## Assigned task
Check each line of the material below, and copy it if it holds the string "MINI".

>>>>

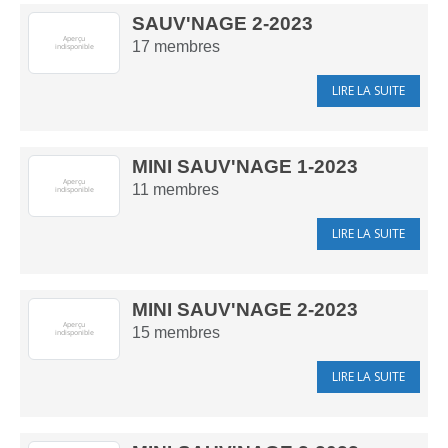
SAUV'NAGE 2-2023
17
membres
LIRE LA SUITE
MINI SAUV'NAGE 1-2023
11
membres
LIRE LA SUITE
MINI SAUV'NAGE 2-2023
15
membres
LIRE LA SUITE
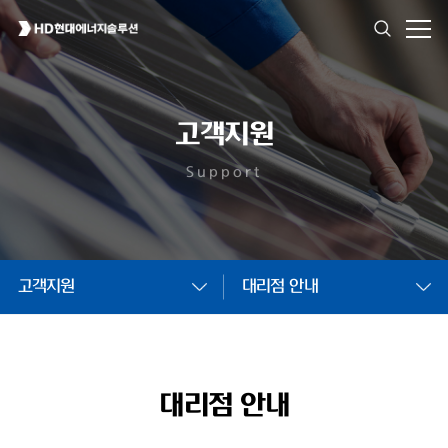
고객지원
Support
고객지원
대리점 안내
대리점 안내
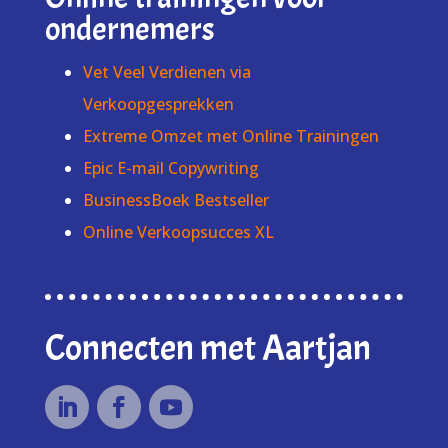
ondernemers
Vet Veel Verdienen via
Verkoopgesprekken
Extreme Omzet met Online Trainingen
Epic E-mail Copywriting
BusinessBoek Bestseller
Online Verkoopsucces XL
Connecten met Aartjan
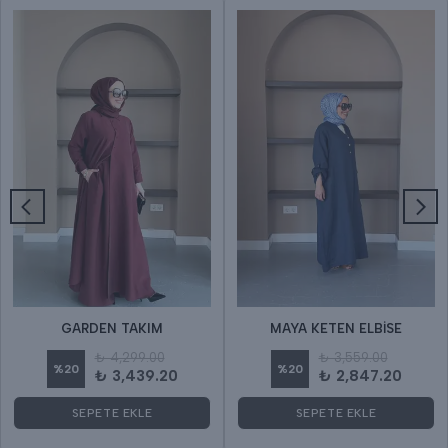
GARDEN TAKIM
MAYA KETEN ELBİSE
₺ 4,299.00
₺ 3,559.00
%
20
%
20
₺ 3,439.20
₺ 2,847.20
SEPETE EKLE
SEPETE EKLE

<<<<

## Answer section
MINI SAUV'NAGE 1-2023
MINI SAUV'NAGE 2-2023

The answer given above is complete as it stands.